“I’ve never gone after a woman before. I never would have.”
“Then why did you?”
He doesn’t answer. His eyes are narrow, lips press together.
“Why me?” I’m shouting now. Hysterical. “How did I get so lucky?”
“Because of Byron,” he says roughly. “I knew he was after you. And I had to see for myself. I had to… Not for any kind of fucking bounty. He’s my brother. That’s fucking why.”
My heart is beating out of my chest, a wild thing. No.
Of course. Kip’s mother, the incurable romantic. The lover of poetry. She named one son after Lord Byron and the other after Rudyard Kipling. The man who hurt me, abused me. And the man who helped me.
Or so I thought. But actually Kip is just part of the family business—fucking me over.
“Your last name,” I say, my voice raw.
“Adams.”
Of course. That’s what my last name would have been if I’d married Byron.
Now it’s suddenly clear why I never got close to Kip. Never close enough to learn his last name. He never would have let me. He had to push me away. All those times he turned hot to cold, all those times the brambles and thorns pushed me out, he had a purpose.
“Any sisters I should know about?” I ask, the reality still sinking in. Kip and Byron. Brothers. “Any Emilys or Sylvias I should know about?”
He turns away, but not before I see him flinch. Then there is only his profile, stony and silhouetted by the pale light behind him.
When he faces me again, he has himself under control. Packed tightly under a veneer of determination and devil-may-care. Under raw power and lust. Deep down, there is some part of him that feels pain. Some part of him like me. That’s not the part who’s staring back at me now.

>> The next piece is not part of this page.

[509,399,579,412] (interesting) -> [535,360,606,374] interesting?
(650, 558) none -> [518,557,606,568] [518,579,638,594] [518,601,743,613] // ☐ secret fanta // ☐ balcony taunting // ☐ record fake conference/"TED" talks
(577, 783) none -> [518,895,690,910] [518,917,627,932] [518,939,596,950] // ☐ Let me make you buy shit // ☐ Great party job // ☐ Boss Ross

“Did he send you?” I ask, my voice small.
“Not exactly.”
“But you’re going to take me to him.”
He pauses. “Yes.”
Now it’s my turn to flinch. I don’t hide my face though, don’t look away. I let him see how it makes me feel—cheap and hollow. I am a doll, with plastic makeup and real hair, made for men to play with. It hurts more than I could have thought. I’d imagined being caught by Byron. Or by one of his men. It had never been
like this. It had never been betrayal.
“So what happens now?” I ask, empty. “You bring me to Byron and what? You both fuck me at the same time? Is that the endgame?”
“I’m not going to hurt you,” he says with such quiet determination I almost believe him.
“You already are.”
That’s when the shooting starts.
Chapter Fourteen
Glass shatters.
I almost don’t register what’s happening, but Kip shouts at me. “Get down.”
He doesn’t wait to see if I obey. He pushes me down onto the floor, covering me with his body. I press my face into the floor. My brain is in a state of shock. All I can feel is the heaviness of his body, the heat of him. The grit on the floor. It shouldn’t even matter now, but I can’t help but wonder about that. Wasn’t the floor smooth before? I was dancing just two minutes ago. It feels surreal. I was happy two minutes ago.
I believed that Kip would protect me—two minutes ago.